_ACTIVITY_. The data must be given again in full, with no line altered.

[Stored data]
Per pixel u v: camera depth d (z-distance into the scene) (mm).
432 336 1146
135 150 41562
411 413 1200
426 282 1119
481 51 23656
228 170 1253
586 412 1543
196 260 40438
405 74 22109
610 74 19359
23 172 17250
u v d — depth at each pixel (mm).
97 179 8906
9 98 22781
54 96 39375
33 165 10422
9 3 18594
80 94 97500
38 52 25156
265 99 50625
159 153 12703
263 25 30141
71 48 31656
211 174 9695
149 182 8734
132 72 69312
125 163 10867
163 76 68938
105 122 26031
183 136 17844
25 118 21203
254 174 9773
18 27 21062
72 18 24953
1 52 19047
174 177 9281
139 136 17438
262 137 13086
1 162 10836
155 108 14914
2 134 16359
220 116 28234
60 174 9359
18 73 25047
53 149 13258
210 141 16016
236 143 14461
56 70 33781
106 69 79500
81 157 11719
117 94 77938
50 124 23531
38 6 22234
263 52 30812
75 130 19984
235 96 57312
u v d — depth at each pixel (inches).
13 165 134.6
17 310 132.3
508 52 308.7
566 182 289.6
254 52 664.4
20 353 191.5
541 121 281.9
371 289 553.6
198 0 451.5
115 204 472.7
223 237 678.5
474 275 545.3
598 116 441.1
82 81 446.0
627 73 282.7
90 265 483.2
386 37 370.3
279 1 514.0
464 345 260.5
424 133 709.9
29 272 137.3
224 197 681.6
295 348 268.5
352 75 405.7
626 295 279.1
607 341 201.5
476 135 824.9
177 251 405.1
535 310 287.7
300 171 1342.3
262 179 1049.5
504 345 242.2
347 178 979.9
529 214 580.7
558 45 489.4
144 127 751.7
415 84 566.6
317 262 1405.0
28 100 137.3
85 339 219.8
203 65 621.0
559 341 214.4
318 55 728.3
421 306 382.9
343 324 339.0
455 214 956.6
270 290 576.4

_TASK RESPONSE_.
Per pixel u v: camera depth d (z-distance into the scene) (mm).
432 336 1146
135 150 41562
411 413 1200
426 282 1119
481 51 23656
228 170 1253
586 412 1543
196 260 40438
405 74 22109
610 74 19359
23 172 17250
u v d — depth at each pixel (mm).
97 179 8906
9 98 22781
54 96 39375
33 165 10422
9 3 18594
80 94 97500
38 52 25156
265 99 50625
159 153 12703
263 25 30141
71 48 31656
211 174 9695
149 182 8734
132 72 69312
125 163 10867
163 76 68938
105 122 26031
183 136 17844
25 118 21203
254 174 9773
18 27 21062
72 18 24953
1 52 19047
174 177 9281
139 136 17438
262 137 13086
1 162 10836
155 108 14914
2 134 16359
220 116 28234
60 174 9359
18 73 25047
53 149 13258
210 141 16016
236 143 14461
56 70 33781
106 69 79500
81 157 11719
117 94 77938
50 124 23531
38 6 22234
263 52 30812
75 130 19984
235 96 57312
u v d — depth at each pixel (inches).
13 165 134.6
17 310 132.3
508 52 308.7
566 182 289.6
254 52 664.4
20 353 191.5
541 121 281.9
371 289 553.6
198 0 451.5
115 204 472.7
223 237 678.5
474 275 545.3
598 116 441.1
82 81 446.0
627 73 282.7
90 265 483.2
386 37 370.3
279 1 514.0
464 345 260.5
424 133 709.9
29 272 137.3
224 197 681.6
295 348 268.5
352 75 405.7
626 295 279.1
607 341 201.5
476 135 824.9
177 251 405.1
535 310 287.7
300 171 1342.3
262 179 1049.5
504 345 242.2
347 178 979.9
529 214 580.7
558 45 489.4
144 127 751.7
415 84 566.6
317 262 1405.0
28 100 137.3
85 339 219.8
203 65 621.0
559 341 214.4
318 55 728.3
421 306 382.9
343 324 339.0
455 214 956.6
270 290 576.4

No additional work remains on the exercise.